TITLE=Substantial seagrass blue carbon pools in the southwestern Baltic Sea include relics of terrestrial peatlands
JOURNAL=Frontiers in Marine Science
VOLUME=10
YEAR=2023
URL=https://www.frontiersin.org/journals/marine-science/articles/10.3389/fmars.2023.1266663
DOI=10.3389/fmars.2023.1266663
ISSN=2296-7745
ABSTRACT=
Seagrass meadows have a disproportionally high organic carbon (Corg) storage potential within their sediments and thus can play a role in climate change mitigation via their conservation and restoration. However, high spatial heterogeneity is observed in Corg, with wide differences seen globally, regionally, and even locally (within a seagrass meadow). Consequently, it is difficult to determine their contributions to the national remaining carbon dioxide (CO2) budget without introducing a large degree of uncertainty. To address this spatial heterogeneity, we sampled 20 locations across the German Baltic Sea to quantify Corg stocks and sources in Zostera marina seagrass-vegetated and adjacent unvegetated sediments. To predict and integrate the Corg inventory in space, we measured the physical (seawater depth, sediment grain size, current velocity at the seafloor, anthropogenic inputs) and biological (seagrass complexity) environment to determine regional and local drivers of Corg variation.

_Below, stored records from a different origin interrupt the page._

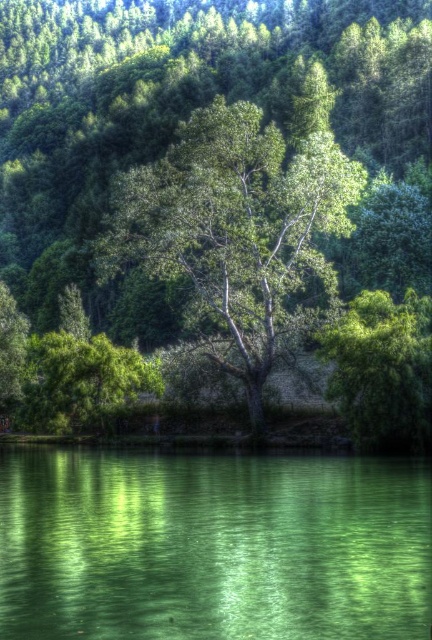
Which is more to the right, green leafy tree at center or green leafy tree at right?

green leafy tree at right is more to the right.

Who is higher up, green leafy tree at center or green leafy tree at right?

green leafy tree at center is above.

Where is `green leafy tree at center`? Image resolution: width=432 pixels, height=640 pixels. green leafy tree at center is located at coordinates (234, 228).

Locate an element on the screen. green leafy tree at center is located at coordinates (234, 228).

Which is above, green reflective water at center or green leafy tree at center?

green leafy tree at center is above.

Is point (257, 483) positioned before point (278, 332)?

Yes, point (257, 483) is closer to viewer.

What do you see at coordinates (212, 547) in the screenshot?
I see `green reflective water at center` at bounding box center [212, 547].

At what (x,y) coordinates should I click in order to perform the action: click on green reflective water at center. Please return your answer as a coordinate pair (x, y). Image resolution: width=432 pixels, height=640 pixels. Looking at the image, I should click on (212, 547).

Can you confirm if green reflective water at center is bigger than green leafy tree at right?

Yes.

Is green reflective water at center positioned at the back of green leafy tree at right?

No, green reflective water at center is closer to the viewer.

You are a GUI agent. You are given a task and a screenshot of the screen. Output one action in this format:
    pyautogui.click(x=<x>, y=<y>)
    Task: Click on the green reflective water at center
    The height and width of the screenshot is (640, 432).
    Given the screenshot: What is the action you would take?
    pyautogui.click(x=212, y=547)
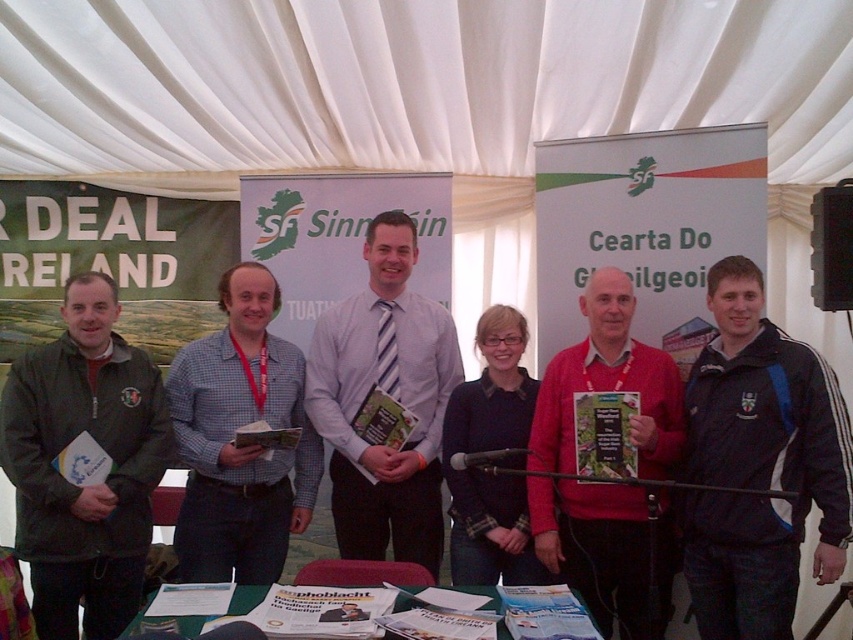
You are standing at the center of the image and want to move towards the two points mentioned. Which point, point (802, 388) or point (62, 428), is closer to you?

Point (802, 388) is closer to the viewer than point (62, 428).

You are organizing a photo shoot and need to arrange the participants in order from left to right based on their clothing. Given the green matte jacket at left and the checkered fabric shirt at center, which clothing item should be placed first from the left side?

The green matte jacket at left should be placed first from the left side because it is positioned on the left side of the checkered fabric shirt at center.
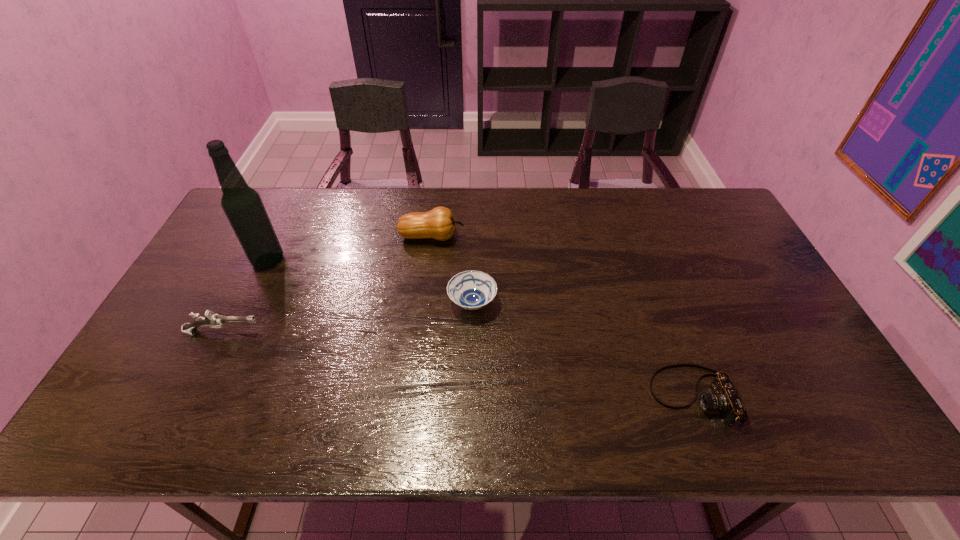
Locate an element on the screen. This screenshot has width=960, height=540. free space between the camera and the soup bowl is located at coordinates (584, 349).

Image resolution: width=960 pixels, height=540 pixels. I want to click on unoccupied area between the gun and the gourd, so click(x=327, y=285).

Identify the location of free space between the second farthest object and the nearest object. This screenshot has height=540, width=960. (481, 328).

Where is `vacant space that is in between the nearest object and the gun`? Image resolution: width=960 pixels, height=540 pixels. vacant space that is in between the nearest object and the gun is located at coordinates (459, 364).

Identify the location of vacant region between the camera and the farthest object. The height and width of the screenshot is (540, 960). (564, 316).

At what (x,y) coordinates should I click in order to perform the action: click on object that ranks as the closest to the third shortest object. Please return your answer as a coordinate pair (x, y). Image resolution: width=960 pixels, height=540 pixels. Looking at the image, I should click on (243, 206).

Locate which object ranks second in proximity to the rightmost object. Please provide its 2D coordinates. Your answer should be formatted as a tuple, i.e. [(x, y)], where the tuple contains the x and y coordinates of a point satisfying the conditions above.

[(438, 223)]

Where is `vacant position in the image that satisfies the following two spatial constraints: 1. on the back side of the third farthest object; 2. on the stem side of the second tallest object`? The image size is (960, 540). vacant position in the image that satisfies the following two spatial constraints: 1. on the back side of the third farthest object; 2. on the stem side of the second tallest object is located at coordinates (473, 237).

Identify the location of vacant space that satisfies the following two spatial constraints: 1. on the stem side of the farthest object; 2. on the right side of the soup bowl. (424, 303).

Locate an element on the screen. The height and width of the screenshot is (540, 960). free spot that satisfies the following two spatial constraints: 1. on the stem side of the second tallest object; 2. on the back side of the third nearest object is located at coordinates (424, 303).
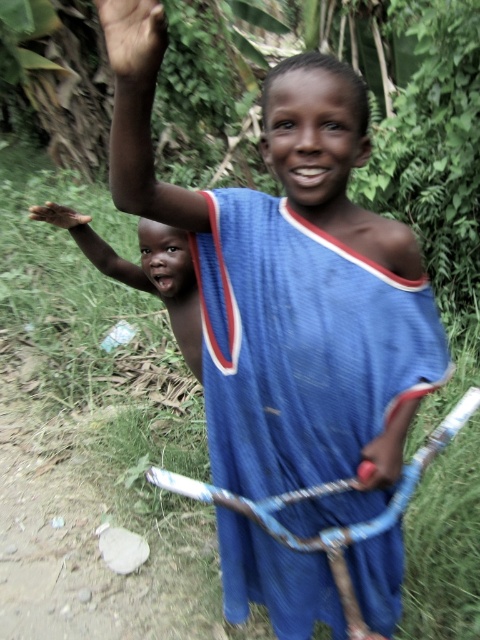
Question: Considering the real-world distances, which object is closest to the brown skin at upper left?

Choices:
 (A) brown skin hand at upper left
 (B) smooth skin child at left
 (C) blue jersey at center

Answer: (C)

Question: Can you confirm if blue jersey at center is positioned below brown skin at upper left?

Choices:
 (A) yes
 (B) no

Answer: (A)

Question: Which of the following is the farthest from the observer?

Choices:
 (A) pos(57,221)
 (B) pos(369,444)
 (C) pos(152,3)
 (D) pos(360,492)

Answer: (A)

Question: In this image, where is blue jersey at center located relative to smooth skin child at left?

Choices:
 (A) below
 (B) above

Answer: (A)

Question: Does blue jersey at center have a smaller size compared to smooth skin child at left?

Choices:
 (A) yes
 (B) no

Answer: (B)

Question: Which object is positioned closest to the brown skin at upper left?

Choices:
 (A) brown skin hand at upper left
 (B) blue jersey at center
 (C) smooth plastic handle at lower right

Answer: (C)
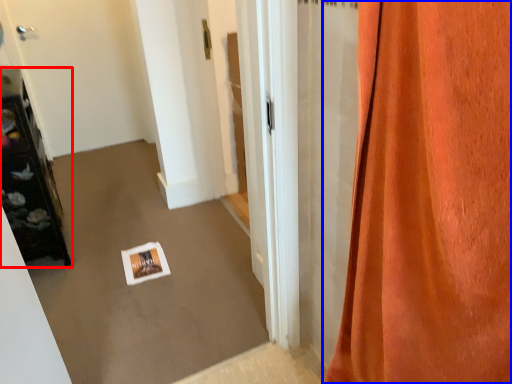
Question: Among these objects, which one is farthest to the camera, furniture (highlighted by a red box) or curtain (highlighted by a blue box)?

Choices:
 (A) furniture
 (B) curtain

Answer: (A)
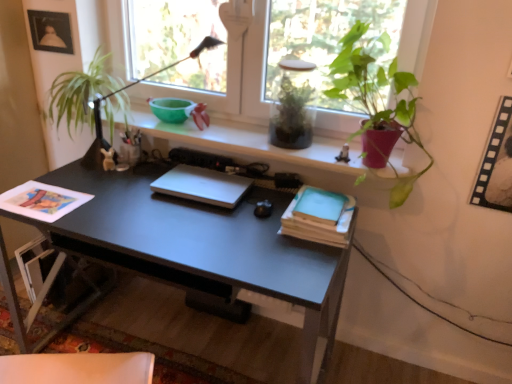
This screenshot has height=384, width=512. I want to click on free spot above white matte laptop at center (from a real-world perspective), so click(x=201, y=184).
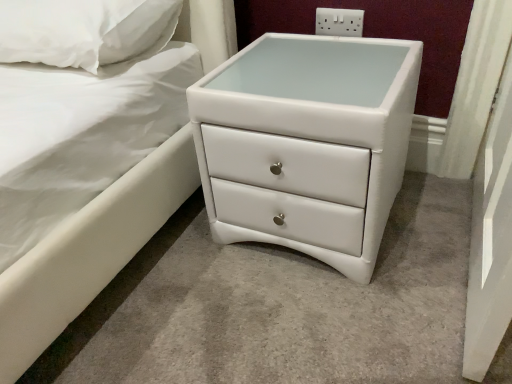
Question: Considering the relative sizes of white plastic electrical outlet at upper center and white glossy chest of drawers at lower right in the image provided, is white plastic electrical outlet at upper center wider than white glossy chest of drawers at lower right?

Choices:
 (A) no
 (B) yes

Answer: (A)

Question: Considering the relative positions of white plastic electrical outlet at upper center and white glossy chest of drawers at lower right in the image provided, is white plastic electrical outlet at upper center to the left of white glossy chest of drawers at lower right from the viewer's perspective?

Choices:
 (A) no
 (B) yes

Answer: (A)

Question: Would you say white plastic electrical outlet at upper center is a long distance from white glossy chest of drawers at lower right?

Choices:
 (A) yes
 (B) no

Answer: (B)

Question: Does white plastic electrical outlet at upper center have a larger size compared to white glossy chest of drawers at lower right?

Choices:
 (A) no
 (B) yes

Answer: (A)

Question: Is white glossy chest of drawers at lower right at the back of white plastic electrical outlet at upper center?

Choices:
 (A) no
 (B) yes

Answer: (A)

Question: Can you confirm if white plastic electrical outlet at upper center is taller than white glossy chest of drawers at lower right?

Choices:
 (A) yes
 (B) no

Answer: (B)

Question: Is white soft pillow at upper left positioned with its back to white plastic electrical outlet at upper center?

Choices:
 (A) no
 (B) yes

Answer: (A)

Question: From the image's perspective, is white soft pillow at upper left located above white plastic electrical outlet at upper center?

Choices:
 (A) no
 (B) yes

Answer: (A)

Question: Is white soft pillow at upper left next to white plastic electrical outlet at upper center and touching it?

Choices:
 (A) yes
 (B) no

Answer: (B)

Question: Considering the relative positions of white soft pillow at upper left and white plastic electrical outlet at upper center in the image provided, is white soft pillow at upper left to the right of white plastic electrical outlet at upper center from the viewer's perspective?

Choices:
 (A) no
 (B) yes

Answer: (A)

Question: Can you confirm if white soft pillow at upper left is smaller than white plastic electrical outlet at upper center?

Choices:
 (A) no
 (B) yes

Answer: (A)

Question: Is white soft pillow at upper left thinner than white plastic electrical outlet at upper center?

Choices:
 (A) yes
 (B) no

Answer: (B)

Question: Can you confirm if white glossy chest of drawers at lower right is thinner than white soft pillow at upper left?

Here we show that seagrass meadows in Germany constitute a significant Corg stock, storing on average 1,920 g C/m2, three times greater than meadows from other parts of the Baltic Sea, and three-fold richer than adjacent unvegetated sediments. Stocks were highly heterogenous; they differed widely between (by 22-fold) and even within (by 1.5 to 31-fold) sites. Regionally, Corg was controlled by seagrass complexity, fine sediment fraction, and seawater depth. Autochthonous material contributed to 12% of the total Corg in seagrass-vegetated sediments and the remaining 88% originated from allochthonous sources (phytoplankton and macroalgae). However, relics of terrestrial peatland material, deposited approximately 6,000 years BP during the last deglaciation, was an unexpected and significant source of Corg. Collectively, German seagrasses in the Baltic Sea are preventing 2.01 Mt of future CO2 emissions. Because Corg is dependent on high seagrass complexity, the richness of this pool may be contingent on seagrass habitat health. Disturbance of this Corg stock could act as a source of CO2 emissions. However, the high spatial heterogeneity warrant site-specific investigations to obtain accurate estimates of blue carbon, and a need to consider millennial timescale deposits of Corg beneath seagrass meadows in Germany and potentially other parts of the southwestern Baltic Sea.